Can you quote the Macron text from "In early October, he" up to and including "volume of immigration."?

> Text shown

****************

Macron is a head of state with a claim to European leadership.

At the EU summit in Tallinn in late September 2017, he proposed the foundation of a "group for the rebuilding of Europe". He called on everyone to commit to intensified integration. But he was also very clear about the unacceptability of anti-reform countries holding back those who were open to reform. In fact, he proposed the development of a roadmap and method on the basis of which pro-reform countries could communicate and coordinate.

In early October, he took his own first step towards mitigating one of the most problematic chapters in European dialogue: refugee policy. He announced that, over the next two years, France would allow 10,000 refugees from UN camps around Syria and from Africa to enter its territory. He called for other EU states to follow his example, arguing that this was the best way to fulfil Europe's humanitarian obligation and to combine careful selection of the refugees who are really in need of help with simultaneous control over the volume of immigration.

On 10th October 2017, at the Goethe University in Frankfurt, the French Head of State reiterated his initiative for a renewed European sovereignty and emphasised the importance of culture and education as "the strongest cement of the European Union". It was imperative to provide every child in Europe with a horizon, to strengthen education as a remedy for the malaise of European civilisation and as a protection against the mistakes and confusions of populist tendencies, and, in particular, to improve the future prospects of children from socially disadvantaged segments of the population.

****************

> Study material
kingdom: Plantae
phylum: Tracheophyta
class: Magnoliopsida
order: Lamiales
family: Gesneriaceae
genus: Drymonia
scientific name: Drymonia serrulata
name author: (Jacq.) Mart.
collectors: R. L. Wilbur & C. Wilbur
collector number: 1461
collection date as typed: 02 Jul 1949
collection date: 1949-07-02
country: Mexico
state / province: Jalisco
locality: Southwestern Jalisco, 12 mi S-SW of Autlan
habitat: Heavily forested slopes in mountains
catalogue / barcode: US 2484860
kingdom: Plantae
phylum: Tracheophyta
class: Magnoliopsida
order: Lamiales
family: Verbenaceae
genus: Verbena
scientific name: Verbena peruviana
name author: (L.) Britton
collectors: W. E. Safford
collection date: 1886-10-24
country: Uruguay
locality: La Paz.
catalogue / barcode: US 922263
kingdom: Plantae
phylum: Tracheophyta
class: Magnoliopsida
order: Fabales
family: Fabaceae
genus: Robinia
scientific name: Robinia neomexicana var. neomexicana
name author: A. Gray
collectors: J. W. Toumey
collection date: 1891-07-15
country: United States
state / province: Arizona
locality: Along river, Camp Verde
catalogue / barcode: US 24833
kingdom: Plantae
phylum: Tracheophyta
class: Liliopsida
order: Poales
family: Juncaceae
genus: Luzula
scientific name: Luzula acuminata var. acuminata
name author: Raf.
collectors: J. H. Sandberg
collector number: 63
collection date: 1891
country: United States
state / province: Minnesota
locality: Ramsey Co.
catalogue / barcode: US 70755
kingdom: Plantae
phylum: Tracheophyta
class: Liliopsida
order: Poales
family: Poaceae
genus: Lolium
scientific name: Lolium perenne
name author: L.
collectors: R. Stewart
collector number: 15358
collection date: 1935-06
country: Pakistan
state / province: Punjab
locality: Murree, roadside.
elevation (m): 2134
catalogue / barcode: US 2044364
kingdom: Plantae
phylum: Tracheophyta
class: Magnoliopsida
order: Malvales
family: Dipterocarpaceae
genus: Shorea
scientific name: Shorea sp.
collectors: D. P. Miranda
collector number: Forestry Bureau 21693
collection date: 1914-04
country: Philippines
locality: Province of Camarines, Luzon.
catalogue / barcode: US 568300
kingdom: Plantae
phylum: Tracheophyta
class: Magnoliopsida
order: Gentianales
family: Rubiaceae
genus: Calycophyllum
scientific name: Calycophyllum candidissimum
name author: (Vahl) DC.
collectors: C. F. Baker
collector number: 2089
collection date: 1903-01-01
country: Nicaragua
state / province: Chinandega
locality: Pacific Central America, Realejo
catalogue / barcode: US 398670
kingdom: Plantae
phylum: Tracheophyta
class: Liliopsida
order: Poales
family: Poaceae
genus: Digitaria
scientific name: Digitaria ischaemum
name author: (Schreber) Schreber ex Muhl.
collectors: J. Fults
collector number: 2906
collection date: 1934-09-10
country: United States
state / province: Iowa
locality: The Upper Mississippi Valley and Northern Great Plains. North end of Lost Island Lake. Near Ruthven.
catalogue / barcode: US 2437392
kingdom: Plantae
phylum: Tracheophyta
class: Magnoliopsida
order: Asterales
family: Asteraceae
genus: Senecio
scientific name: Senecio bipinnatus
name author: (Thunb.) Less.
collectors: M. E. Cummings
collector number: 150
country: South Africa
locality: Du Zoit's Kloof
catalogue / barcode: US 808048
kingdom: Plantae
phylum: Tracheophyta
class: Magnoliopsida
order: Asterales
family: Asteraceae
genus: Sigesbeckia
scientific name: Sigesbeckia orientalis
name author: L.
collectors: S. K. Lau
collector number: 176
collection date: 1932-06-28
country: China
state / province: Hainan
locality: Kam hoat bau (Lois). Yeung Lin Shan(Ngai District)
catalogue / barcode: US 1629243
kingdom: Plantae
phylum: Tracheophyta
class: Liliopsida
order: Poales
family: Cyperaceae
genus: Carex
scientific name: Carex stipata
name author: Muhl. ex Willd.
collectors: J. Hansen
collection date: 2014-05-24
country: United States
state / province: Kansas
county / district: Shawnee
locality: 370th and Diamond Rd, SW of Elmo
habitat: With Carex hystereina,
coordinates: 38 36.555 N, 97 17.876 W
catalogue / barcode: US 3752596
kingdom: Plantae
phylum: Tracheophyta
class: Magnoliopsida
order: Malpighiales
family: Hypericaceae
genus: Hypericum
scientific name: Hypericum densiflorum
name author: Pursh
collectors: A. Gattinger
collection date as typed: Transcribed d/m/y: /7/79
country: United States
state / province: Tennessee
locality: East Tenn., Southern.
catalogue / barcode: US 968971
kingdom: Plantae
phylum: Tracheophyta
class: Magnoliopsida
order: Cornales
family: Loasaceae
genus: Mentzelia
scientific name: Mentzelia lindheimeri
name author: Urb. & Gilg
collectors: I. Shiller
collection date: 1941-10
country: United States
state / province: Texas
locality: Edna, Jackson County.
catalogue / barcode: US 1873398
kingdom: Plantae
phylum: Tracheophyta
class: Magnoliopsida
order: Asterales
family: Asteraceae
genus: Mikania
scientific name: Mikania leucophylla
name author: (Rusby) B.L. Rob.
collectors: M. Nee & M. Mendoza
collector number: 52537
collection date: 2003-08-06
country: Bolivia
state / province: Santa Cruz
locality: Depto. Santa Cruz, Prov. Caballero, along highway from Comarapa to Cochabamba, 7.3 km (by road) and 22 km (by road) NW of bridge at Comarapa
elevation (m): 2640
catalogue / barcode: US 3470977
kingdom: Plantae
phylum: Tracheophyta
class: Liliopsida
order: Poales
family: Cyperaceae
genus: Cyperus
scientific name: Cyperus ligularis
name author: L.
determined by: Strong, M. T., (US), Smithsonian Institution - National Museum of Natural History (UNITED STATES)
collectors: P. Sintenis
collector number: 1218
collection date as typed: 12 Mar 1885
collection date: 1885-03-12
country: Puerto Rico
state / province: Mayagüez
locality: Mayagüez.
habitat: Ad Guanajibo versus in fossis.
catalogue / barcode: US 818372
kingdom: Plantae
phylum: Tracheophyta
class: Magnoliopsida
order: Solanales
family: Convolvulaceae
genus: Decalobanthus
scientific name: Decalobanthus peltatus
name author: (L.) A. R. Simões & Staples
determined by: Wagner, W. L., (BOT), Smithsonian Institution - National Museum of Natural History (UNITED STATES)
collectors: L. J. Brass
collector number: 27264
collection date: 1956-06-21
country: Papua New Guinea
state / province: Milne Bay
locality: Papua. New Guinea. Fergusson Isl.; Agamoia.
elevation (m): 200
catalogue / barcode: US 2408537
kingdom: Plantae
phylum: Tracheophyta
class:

****************

> Problem solution
In early October, he took his own first step towards mitigating one of the most problematic chapters in European dialogue: refugee policy. He announced that, over the next two years, France would allow 10,000 refugees from UN camps around Syria and from Africa to enter its territory. He called for other EU states to follow his example, arguing that this was the best way to fulfil Europe's humanitarian obligation and to combine careful selection of the refugees who are really in need of help with simultaneous control over the volume of immigration.